Никиткин молчит и только сопит…
— Ты же ушел! Изволь сию же минуту убираться! Сию же минуту! Слышишь?
Mari d’elle кашляет и, не глядя на жену, снимает помочи.
— Если ты, нахал, не уйдешь, то я уйду! — продолжает певица, топая босой ногой и сверкая глазами. — Я уйду! Слышишь ты, нахал… негодяй, лакей? Вон!
— Постыдилась бы хоть при посторонних… — бормочет муж.
Певица оглядывается и теперь только видит незнакомую ей актерскую физиономию… Физиономия, видевшая оголенные плечи и босые ноги артистки, сконфужена и готова провалиться…
— Рекомендую… — бормочет Никиткин. — Провинциальный антрепренер Безбожников.
Певица вскрикивает и убегает к себе в спальную.
— Вот-с… — говорит mari d’elle, растягиваясь на диване. — Всё шло как по маслу. Милый, разлюбезный мой, хороший… Поцелуи и объятия… А как только дело коснулось до денег, то… как видите… Великое дело деньги!.. Спокойной ночи.
Через минуту слышится храп.
Шел «Водевиль с переодеванием». Клавдия Матвеевна Дольская-Каучукова, молодая, симпатичная артистка, горячо преданная святому искусству, вбежала в свою уборную и начала сбрасывать с себя платье цыганки, чтобы в мгновение ока облечься в гусарский костюм. Во избежание лишних складок, чтобы этот костюм сидел возможно гладко и красиво, даровитая артистка решила сбросить с себя всё до последней нитки и надеть его поверх одеяния Евы. И вот, когда она разделась и, пожимаясь от легкого холода, стала расправлять гусарские рейтузы, до ее слуха донесся чей-то вздох. Она сделала большие глаза и прислушалась. Опять кто-то вздохнул и даже как будто прошептал:
— Грехи наши тяжкие… Охх…
Недоумевающая артистка осмотрелась и, не увидев в уборной ничего подозрительного, решила заглянуть на всякий случай под свою единственную мебель — под диван. И что же? Под диваном она увидела длинную человеческую фигуру.

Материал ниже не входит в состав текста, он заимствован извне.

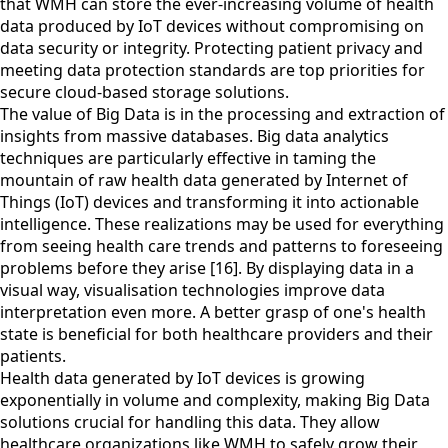
that WMH can store the ever-increasing volume of health
data produced by IoT devices without compromising on
data security or integrity. Protecting patient privacy and
meeting data protection standards are top priorities for
secure cloud-based storage solutions.
The value of Big Data is in the processing and extraction of
insights from massive databases. Big data analytics
techniques are particularly effective in taming the
mountain of raw health data generated by Internet of
Things (IoT) devices and transforming it into actionable
intelligence. These realizations may be used for everything
from seeing health care trends and patterns to foreseeing
problems before they arise [16]. By displaying data in a
visual way, visualisation technologies improve data
interpretation even more. A better grasp of one's health
state is beneficial for both healthcare providers and their
patients.
Health data generated by IoT devices is growing
exponentially in volume and complexity, making Big Data
solutions crucial for handling this data. They allow
healthcare organizations like WMH to safely grow their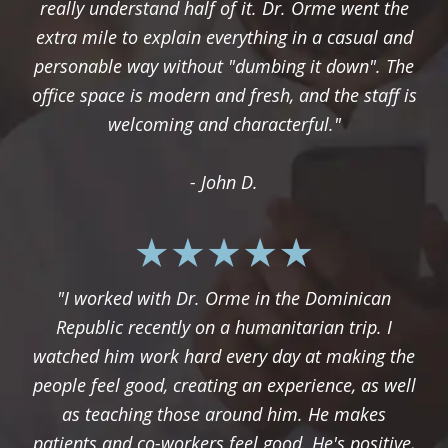
really understand half of it. Dr. Orme went the
extra mile to explain everything in a casual and
personable way without "dumbing it down". The
office space is modern and fresh, and the staff is
welcoming and characterful."
- John D.
"I worked with Dr. Orme in the Dominican
Republic recently on a humanitarian trip. I
watched him work hard every day at making the
people feel good, creating an experience, as well
as teaching those around him. He makes
patients and co-workers feel good. He's positive,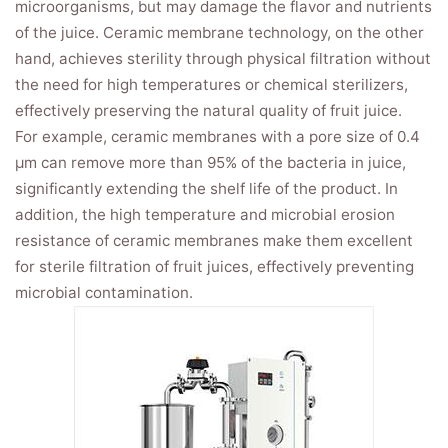
microorganisms, but may damage the flavor and nutrients
of the juice. Ceramic membrane technology, on the other
hand, achieves sterility through physical filtration without
the need for high temperatures or chemical sterilizers,
effectively preserving the natural quality of fruit juice.
For example, ceramic membranes with a pore size of 0.4
μm can remove more than 95% of the bacteria in juice,
significantly extending the shelf life of the product. In
addition, the high temperature and microbial erosion
resistance of ceramic membranes make them excellent
for sterile filtration of fruit juices, effectively preventing
microbial contamination.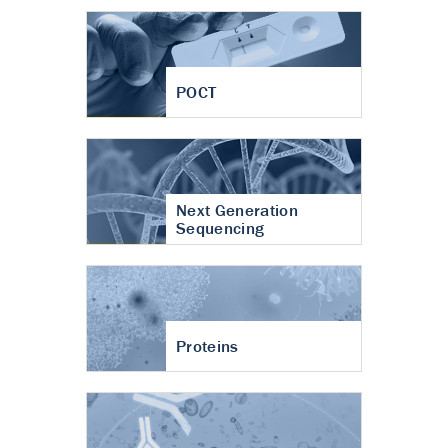
POCT
Next Generation
Sequencing
Proteins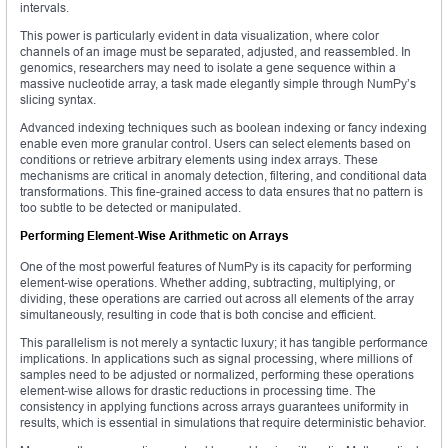
intervals.
This power is particularly evident in data visualization, where color
channels of an image must be separated, adjusted, and reassembled. In
genomics, researchers may need to isolate a gene sequence within a
massive nucleotide array, a task made elegantly simple through NumPy’s
slicing syntax.
Advanced indexing techniques such as boolean indexing or fancy indexing
enable even more granular control. Users can select elements based on
conditions or retrieve arbitrary elements using index arrays. These
mechanisms are critical in anomaly detection, filtering, and conditional data
transformations. This fine-grained access to data ensures that no pattern is
too subtle to be detected or manipulated.
Performing Element-Wise Arithmetic on Arrays
One of the most powerful features of NumPy is its capacity for performing
element-wise operations. Whether adding, subtracting, multiplying, or
dividing, these operations are carried out across all elements of the array
simultaneously, resulting in code that is both concise and efficient.
This parallelism is not merely a syntactic luxury; it has tangible performance
implications. In applications such as signal processing, where millions of
samples need to be adjusted or normalized, performing these operations
element-wise allows for drastic reductions in processing time. The
consistency in applying functions across arrays guarantees uniformity in
results, which is essential in simulations that require deterministic behavior.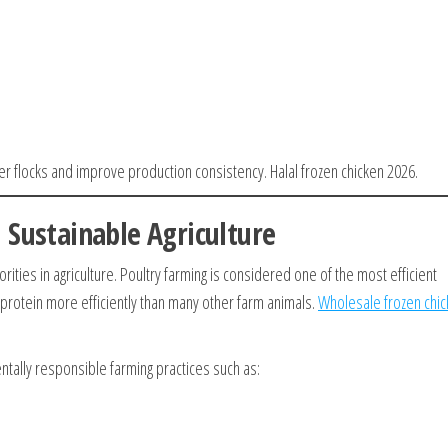
er flocks and improve production consistency. Halal frozen chicken 2026.
 Sustainable Agriculture
rities in agriculture. Poultry farming is considered one of the most efficient
 protein more efficiently than many other farm animals.
Wholesale frozen chi
ally responsible farming practices such as: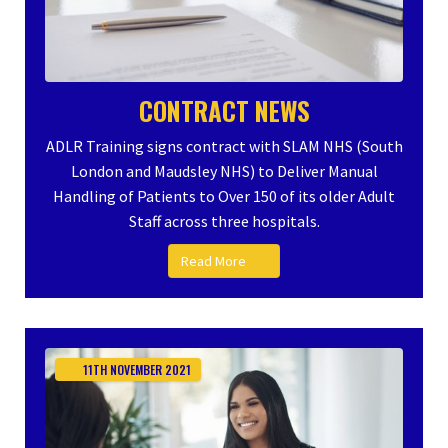
CONTRACT NEWS
ADLR Training signs contract with SLAM NHS (South
London and Maudsley NHS) to Deliver Manual
Handling of Patients to Over 150 of its older Adult
Staff across three hospitals.
Read More
11TH
NOVEMBER
2021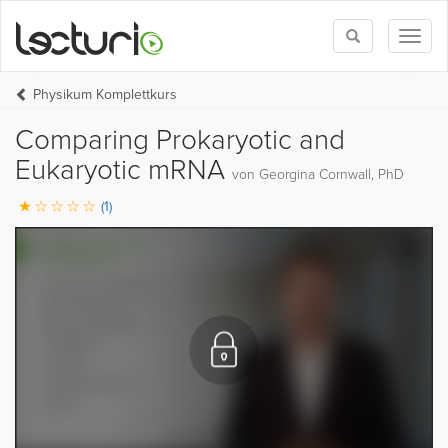
Toggle
Toggl
search
naviga
Physikum Komplettkurs
Comparing Prokaryotic and
Eukaryotic mRNA
von Georgina Cornwall, PhD
(1)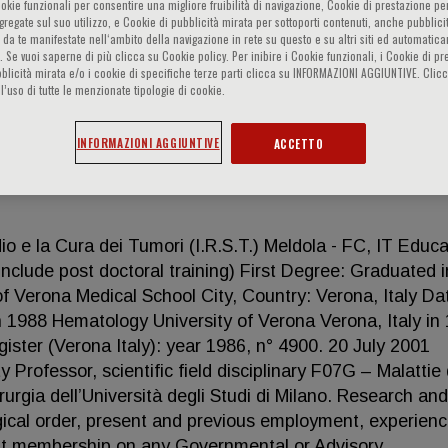
ookie funzionali per consentire una migliore fruibilità di navigazione, Cookie di prestazione per
ggregate sul suo utilizzo, e Cookie di pubblicità mirata per sottoporti contenuti, anche pubblicit
 da te manifestate nell‘ambito della navigazione in rete su questo e su altri siti ed automatic
). Se vuoi saperne di più clicca su Cookie policy. Per inibire i Cookie funzionali, i Cookie di pr
blicità mirata e/o i cookie di specifiche terze parti clicca su INFORMAZIONI AGGIUNTIVE. Cl
l’uso di tutte le menzionate tipologie di cookie.
INFORMAZIONI AGGIUNTIVE
ACCETTO
io e la Cura dei Tumori (I.R.S.T.) Meldola - FC, IT Educa
include post doctoral training) First Degree: Graduated i
of Verona Medical School City, Country: Verona, Italy Da
in 1988 Hematology University of Verona Verona, Italy in
ister (Verona Italy): year 1986, n° 4900. 20 July 2001
y Professor, scientific field disciplinary F07G – Malattie 
urgia dell’Università degli Studi di Milano. Research and
ogical order, present and previous employment, experienc
sent membership on any Governmental or Advisory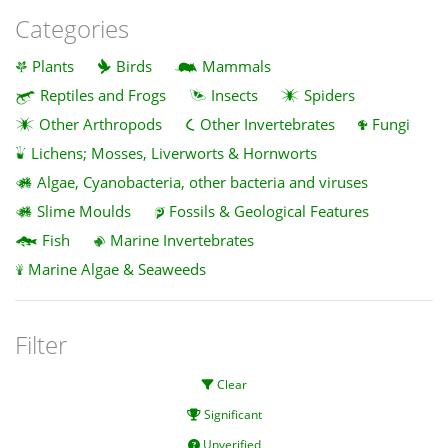
Categories
Plants
Birds
Mammals
Reptiles and Frogs
Insects
Spiders
Other Arthropods
Other Invertebrates
Fungi
Lichens; Mosses, Liverworts & Hornworts
Algae, Cyanobacteria, other bacteria and viruses
Slime Moulds
Fossils & Geological Features
Fish
Marine Invertebrates
Marine Algae & Seaweeds
Filter
Clear
Significant
Unverified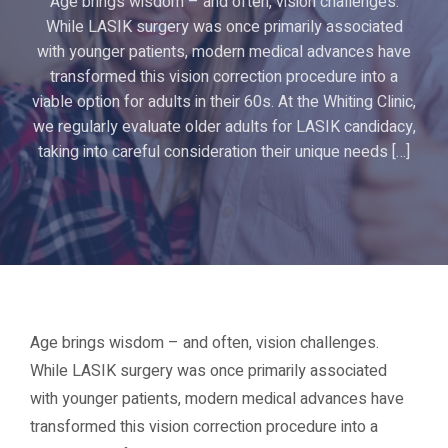
Age brings wisdom – and often, vision challenges.
While LASIK surgery was once primarily associated
with younger patients, modern medical advances have
transformed this vision correction procedure into a
viable option for adults in their 60s. At the Whiting Clinic,
we regularly evaluate older adults for LASIK candidacy,
taking into careful consideration their unique needs […]
Age brings wisdom – and often, vision challenges.
While LASIK surgery was once primarily associated
with younger patients, modern medical advances have
transformed this vision correction procedure into a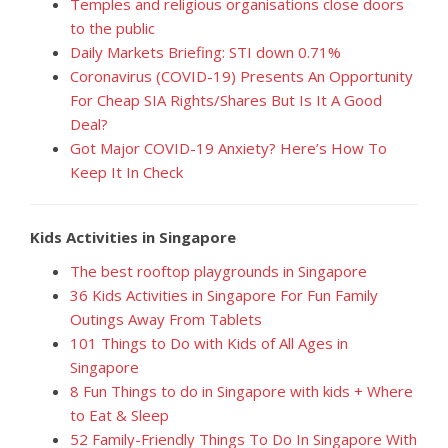
Temples and religious organisations close doors
to the public
Daily Markets Briefing: STI down 0.71%
Coronavirus (COVID-19) Presents An Opportunity
For Cheap SIA Rights/Shares But Is It A Good
Deal?
Got Major COVID-19 Anxiety? Here’s How To
Keep It In Check
Kids Activities in Singapore
The best rooftop playgrounds in Singapore
36 Kids Activities in Singapore For Fun Family
Outings Away From Tablets
101 Things to Do with Kids of All Ages in
Singapore
8 Fun Things to do in Singapore with kids + Where
to Eat & Sleep
52 Family-Friendly Things To Do In Singapore With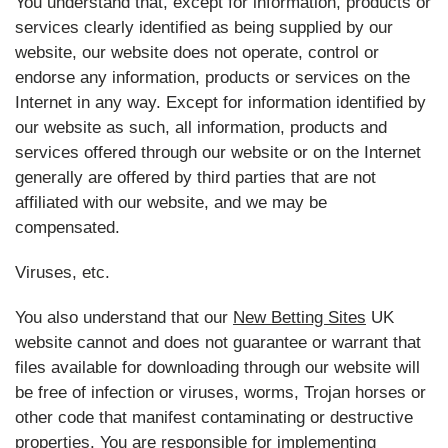
You understand that, except for information, products or
services clearly identified as being supplied by our
website, our website does not operate, control or
endorse any information, products or services on the
Internet in any way. Except for information identified by
our website as such, all information, products and
services offered through our website or on the Internet
generally are offered by third parties that are not
affiliated with our website, and we may be
compensated.
Viruses, etc.
You also understand that our
New Betting Sites
UK
website cannot and does not guarantee or warrant that
files available for downloading through our website will
be free of infection or viruses, worms, Trojan horses or
other code that manifest contaminating or destructive
properties. You are responsible for implementing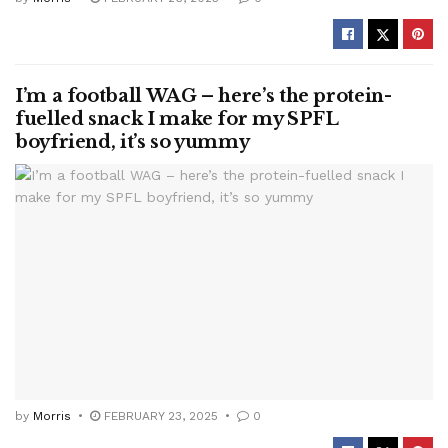
I’m a football WAG – here’s the protein-
fuelled snack I make for my SPFL
boyfriend, it’s so yummy
by
Morris
FEBRUARY 23, 2025
0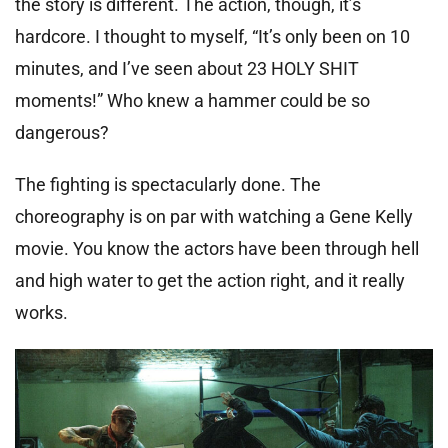
the story is different. The action, though, it’s
hardcore. I thought to myself, “It’s only been on 10
minutes, and I’ve seen about 23 HOLY SHIT
moments!” Who knew a hammer could be so
dangerous?
The fighting is spectacularly done. The
choreography is on par with watching a Gene Kelly
movie. You know the actors have been through hell
and high water to get the action right, and it really
works.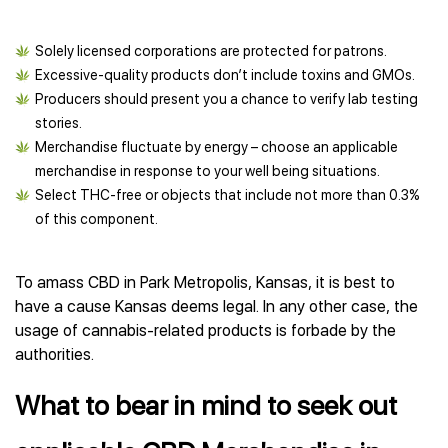
Solely licensed corporations are protected for patrons.
Excessive-quality products don’t include toxins and GMOs.
Producers should present you a chance to verify lab testing
stories.
Merchandise fluctuate by energy – choose an applicable
merchandise in response to your well being situations.
Select THC-free or objects that include not more than 0.3%
of this component.
To amass CBD in Park Metropolis, Kansas, it is best to
have a cause Kansas deems legal. In any other case, the
usage of cannabis-related products is forbade by the
authorities.
What to bear in mind to seek out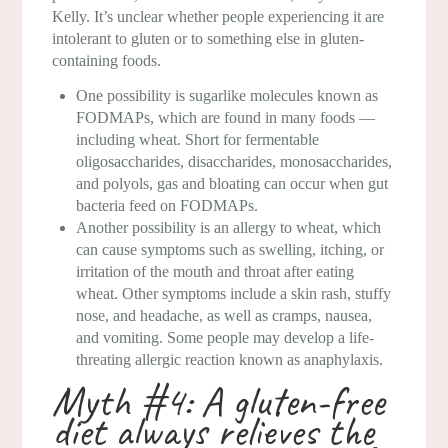
Kelly. It’s unclear whether people experiencing it are
intolerant to gluten or to something else in gluten-
containing foods.
One possibility is sugarlike molecules known as
FODMAPs, which are found in many foods —
including wheat. Short for fermentable
oligosaccharides, disaccharides, monosaccharides,
and polyols, gas and bloating can occur when gut
bacteria feed on FODMAPs.
Another possibility is an allergy to wheat, which
can cause symptoms such as swelling, itching, or
irritation of the mouth and throat after eating
wheat. Other symptoms include a skin rash, stuffy
nose, and headache, as well as cramps, nausea,
and vomiting. Some people may develop a life-
threating allergic reaction known as anaphylaxis.
Myth #4: A gluten-free
diet always relieves the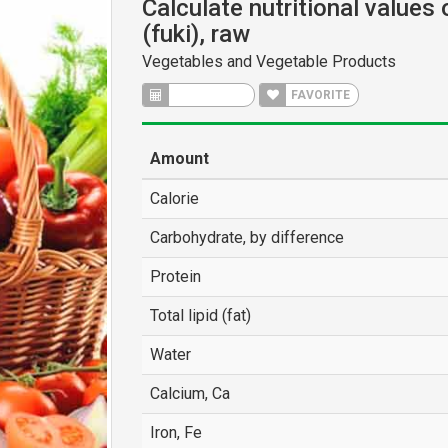
Calculate nutritional values 
(fuki), raw
Vegetables and Vegetable Products
CALCULATE
FAVORITE
Amount
Calorie
Carbohydrate, by difference
Protein
Total lipid (fat)
Water
Calcium, Ca
Iron, Fe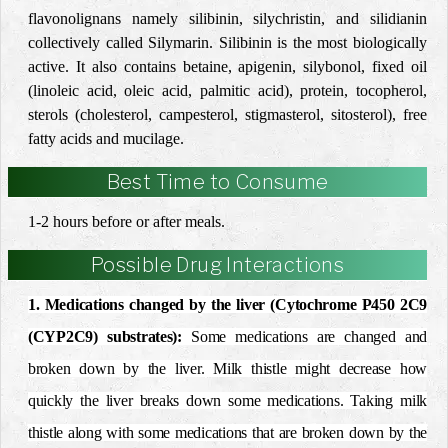
flavonolignans namely silibinin, silychristin, and silidianin
collectively called Silymarin. Silibinin is the most biologically
active. It also contains betaine, apigenin, silybonol, fixed oil
(linoleic acid, oleic acid, palmitic acid), protein, tocopherol,
sterols (cholesterol, campesterol, stigmasterol, sitosterol), free
fatty acids and mucilage.
Best Time to Consume
1-2 hours before or after meals.
Possible Drug Interactions
1. Medications changed by the liver (Cytochrome P450 2C9
(CYP2C9) substrates):
Some medications are changed and
broken down by the liver. Milk thistle might decrease how
quickly the liver breaks down some medications. Taking milk
thistle along with some medications that are broken down by the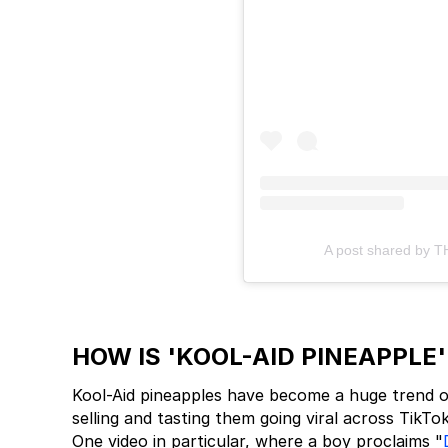
A post shared by 
HOW IS 'KOOL-AID PINEAPPLE
Kool-Aid pineapples have become a huge trend on
selling and tasting them going viral across TikTo
One video in particular, where a boy proclaims "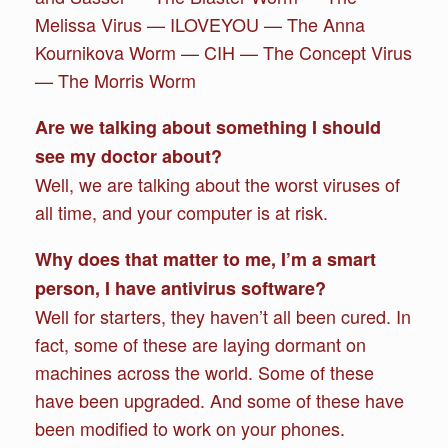
Melissa Virus — ILOVEYOU — The Anna
Kournikova Worm — CIH — The Concept Virus
— The Morris Worm
Are we talking about something I should
see my doctor about?
Well, we are talking about the worst viruses of
all time, and your computer is at risk.
Why does that matter to me, I’m a smart
person, I have antivirus software?
Well for starters, they haven’t all been cured. In
fact, some of these are laying dormant on
machines across the world. Some of these
have been upgraded. And some of these have
been modified to work on your phones.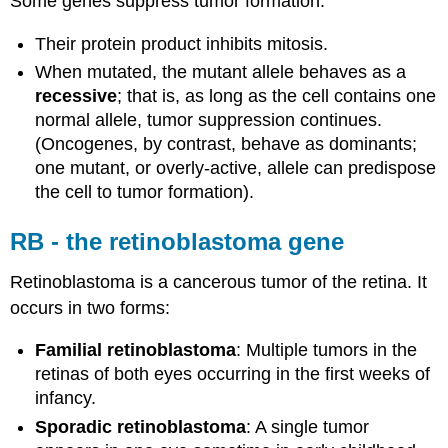
Some genes suppress tumor formation.
Their protein product inhibits mitosis.
When mutated, the mutant allele behaves as a
recessive
; that is, as long as the cell contains one
normal allele, tumor suppression continues.
(Oncogenes, by contrast, behave as dominants;
one mutant, or overly-active, allele can predispose
the cell to tumor formation).
RB - the retinoblastoma gene
Retinoblastoma is a cancerous tumor of the retina. It
occurs in two forms:
Familial retinoblastoma
: Multiple tumors in the
retinas of both eyes occurring in the first weeks of
infancy.
Sporadic retinoblastoma
: A single tumor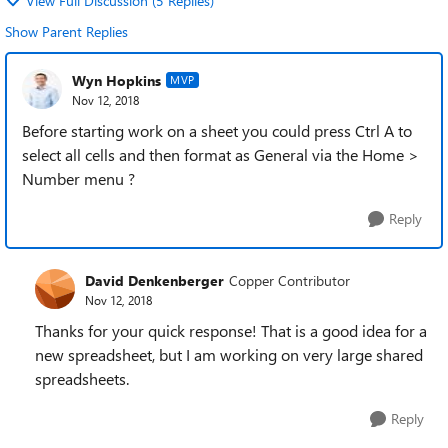
View Full Discussion (5 Replies)
Show Parent Replies
Wyn Hopkins
MVP
Nov 12, 2018
Before starting work on a sheet you could press Ctrl A to
select all cells and then format as General via the Home >
Number menu ?
Reply
David Denkenberger
Copper Contributor
Nov 12, 2018
Thanks for your quick response! That is a good idea for a
new spreadsheet, but I am working on very large shared
spreadsheets.
Reply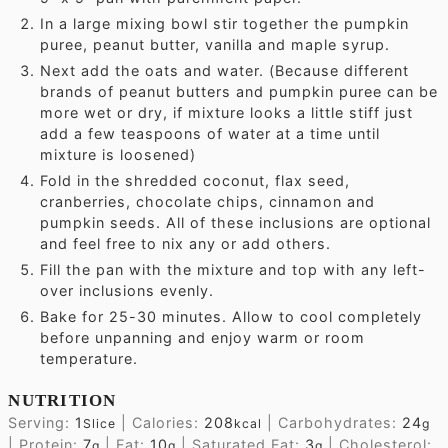
In a large mixing bowl stir together the pumpkin
puree, peanut butter, vanilla and maple syrup.
Next add the oats and water. (Because different
brands of peanut butters and pumpkin puree can be
more wet or dry, if mixture looks a little stiff just
add a few teaspoons of water at a time until
mixture is loosened)
Fold in the shredded coconut, flax seed,
cranberries, chocolate chips, cinnamon and
pumpkin seeds. All of these inclusions are optional
and feel free to nix any or add others.
Fill the pan with the mixture and top with any left-
over inclusions evenly.
Bake for 25-30 minutes. Allow to cool completely
before unpanning and enjoy warm or room
temperature.
NUTRITION
Serving:
1
|
Calories:
208
|
Carbohydrates:
24
Slice
kcal
g
|
Protein:
7
|
Fat:
10
|
Saturated Fat:
3
|
Cholesterol:
g
g
g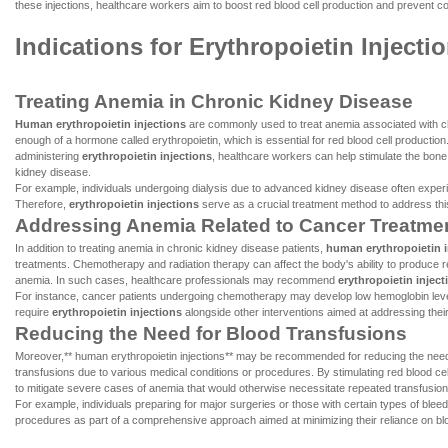
these injections, healthcare workers aim to boost red blood cell production and prevent com
Indications for Erythropoietin Injecti
Treating Anemia in Chronic Kidney Disease
Human erythropoietin injections
are commonly used to treat anemia associated with ch
enough of a hormone called erythropoietin, which is essential for red blood cell product
administering
erythropoietin injections
, healthcare workers can help stimulate the bone
kidney disease.
For example, individuals undergoing dialysis due to advanced kidney disease often experi
Therefore,
erythropoietin injections
serve as a crucial treatment method to address this
Addressing Anemia Related to Cancer Treatme
In addition to treating anemia in chronic kidney disease patients,
human erythropoietin i
treatments. Chemotherapy and radiation therapy can affect the body's ability to produce re
anemia. In such cases, healthcare professionals may recommend
erythropoietin inject
For instance, cancer patients undergoing chemotherapy may develop low hemoglobin levels
require
erythropoietin injections
alongside other interventions aimed at addressing their
Reducing the Need for Blood Transfusions
Moreover,** human erythropoietin injections** may be recommended for reducing the need fo
transfusions due to various medical conditions or procedures. By stimulating red blood ce
to mitigate severe cases of anemia that would otherwise necessitate repeated transfusion
For example, individuals preparing for major surgeries or those with certain types of blee
procedures as part of a comprehensive approach aimed at minimizing their reliance on bl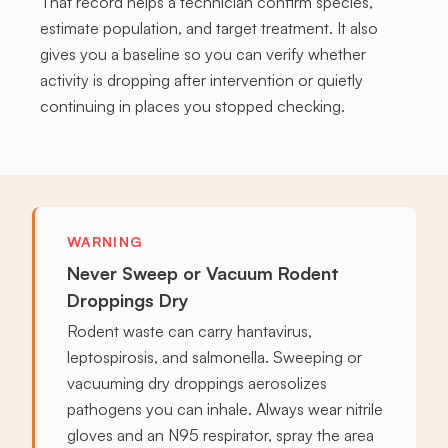
That record helps a technician confirm species,
estimate population, and target treatment. It also
gives you a baseline so you can verify whether
activity is dropping after intervention or quietly
continuing in places you stopped checking.
WARNING
Never Sweep or Vacuum Rodent
Droppings Dry
Rodent waste can carry hantavirus,
leptospirosis, and salmonella. Sweeping or
vacuuming dry droppings aerosolizes
pathogens you can inhale. Always wear nitrile
gloves and an N95 respirator, spray the area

— Кто здесь?! — вскрикнула она, в ужасе отскакивая от дивана и прикрываясь гусарской курткой.
— Это я… я… — послышался из-под дивана дрожащий шёпот. — Не пугайтесь, это я… Тсс!
В гнусавом шёпоте, похожем на сковородное шипение, артистке не трудно было узнать голос антрепренера Индюкова.
— Вы?! — возмутилась она, красная как пион. — Как… как вы смели? Это, значит, вы, старый подлец, всё время здесь лежали? Этого еще недоставало!
— Матушка… голуба моя! — зашипел Индюков, высовывая свою лысую голову из-под дивана. — Не сердитесь, драгоценная! Убейте, растопчите меня как змия, но не шумите! Ничего я не видел, не вижу и видеть не желаю. Напрасно даже вы прикрываетесь, голубушка, красота моя неописанная! Выслушайте старика, одной ногой уже в могиле стоящего! Не за чем иным тут валяюсь, как только ради спасения моего! Погибаю! Глядите: волосы на голове моей стоят дыбом! Из Москвы приехал муж моей Глашеньки, Прындин. Теперь ходит по театру и ищет погибели моей. Ужасно! Ведь, кроме Глашеньки, я ему, злодею моему, пять тысяч должен!